The Blue Origin New Shepherd was, until now, the poster child of the Jeff Bezos-owned company. Image via Blue Origin

Glenn, the vast new spacecraft range announced by Jeff Bezos-owned Blue Origin could prove a game-changer. Could SpaceX finally have a serious challenger?

SpaceX has dominated the commercial aerospace industry for quite a while now, with its many highs and perhaps even more numerous lows now a thing of regular coverage across various media.

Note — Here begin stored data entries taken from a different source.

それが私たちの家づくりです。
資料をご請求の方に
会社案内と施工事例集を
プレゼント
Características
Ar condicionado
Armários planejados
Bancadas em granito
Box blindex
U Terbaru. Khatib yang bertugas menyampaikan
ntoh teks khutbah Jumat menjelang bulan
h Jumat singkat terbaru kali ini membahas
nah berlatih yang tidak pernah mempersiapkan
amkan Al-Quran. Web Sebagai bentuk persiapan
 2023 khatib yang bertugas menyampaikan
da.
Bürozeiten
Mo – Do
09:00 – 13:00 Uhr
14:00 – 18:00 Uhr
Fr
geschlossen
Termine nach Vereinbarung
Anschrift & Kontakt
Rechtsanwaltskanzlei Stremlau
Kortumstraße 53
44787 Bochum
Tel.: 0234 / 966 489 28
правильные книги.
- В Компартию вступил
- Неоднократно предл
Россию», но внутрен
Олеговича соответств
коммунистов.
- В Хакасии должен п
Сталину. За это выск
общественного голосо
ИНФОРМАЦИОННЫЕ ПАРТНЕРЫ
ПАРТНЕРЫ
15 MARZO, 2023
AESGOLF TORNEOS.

From trying, failing and trying again until a rocket could be successfully landed back down to Earth, right through to disastrous explosions ruining Facebook’s internet-spreading plans, Elon Musk’s company is box office.

Future Human

But that could all change pretty soon.

Blue Origin

Meet Glenn

Jeff Bezos has announced plans to build some of the largest spacecraft we’ve seen in quite some time.

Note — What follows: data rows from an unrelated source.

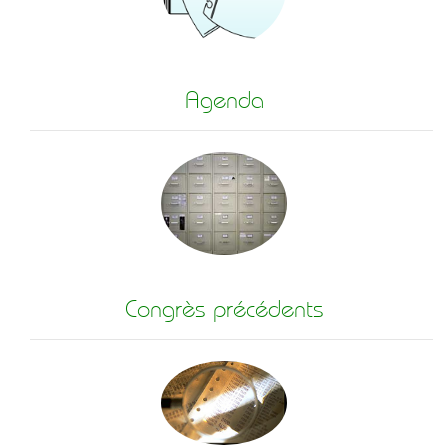
Agenda
Congrès précédents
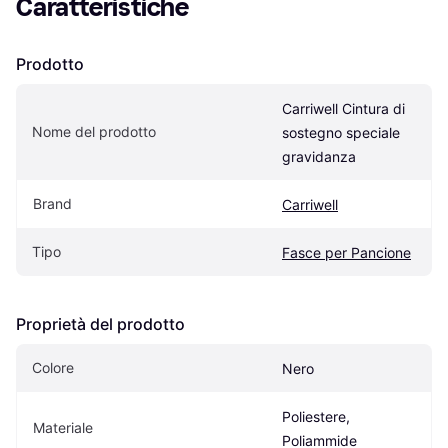
Caratteristiche
Prodotto
Carriwell Cintura di 
Nome del prodotto
sostegno speciale 
gravidanza
Brand
Carriwell
Tipo
Fasce per Pancione
Proprietà del prodotto
Colore
Nero
Poliestere, 
Materiale
Poliammide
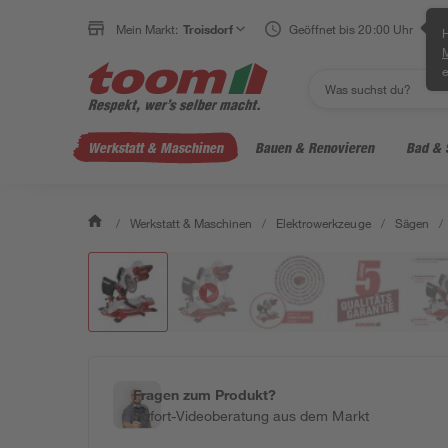
Mein Markt:
Troisdorf
Geöffnet bis 20:00 Uhr
H
e
Werkstatt & Maschinen
Bauen & Renovieren
Bad & 
/
Werkstatt & Maschinen
/
Elektrowerkzeuge
/
Sägen
/
Fragen zum Produkt?
Sofort-Videoberatung aus dem Markt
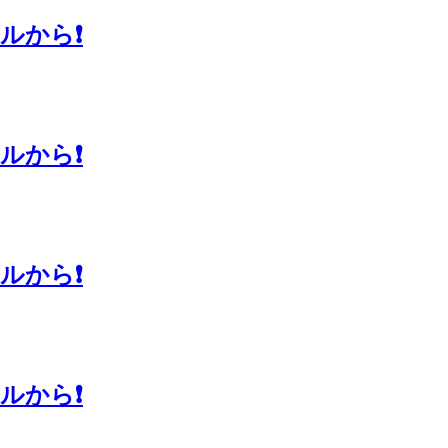
から❗️
から❗️
から❗️
から❗️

Named after John Glenn, the first American to orbit the Earth, two new rockets, grand in size, will be launched within the next three or four years.

Almost as big as the Saturn V – the last rockets NASA used before a general reduction in size was initiated across the board – these designs could pave the way for large-scale space tourism.

The two-stage version New Glenn (which could venture to low-Earth orbit) will be 270ft high, while the three-stage version New Glenn (which is destined to fly outside Earth’s orbit) will be 313ft high.

Both will be 23ft in diameter, equipped with several BE-4 Blue Origin-developed engines and lifting off with 3.85m pounds of thrust.

“Our vision is millions of people living and working in space, and New Glenn is a very important step,” said Bezos.

Me, me, me

Bezos’ Blue Origin is perhaps best known for its New Shepherd rocket, which landed safely back down to Earth back in late 2015.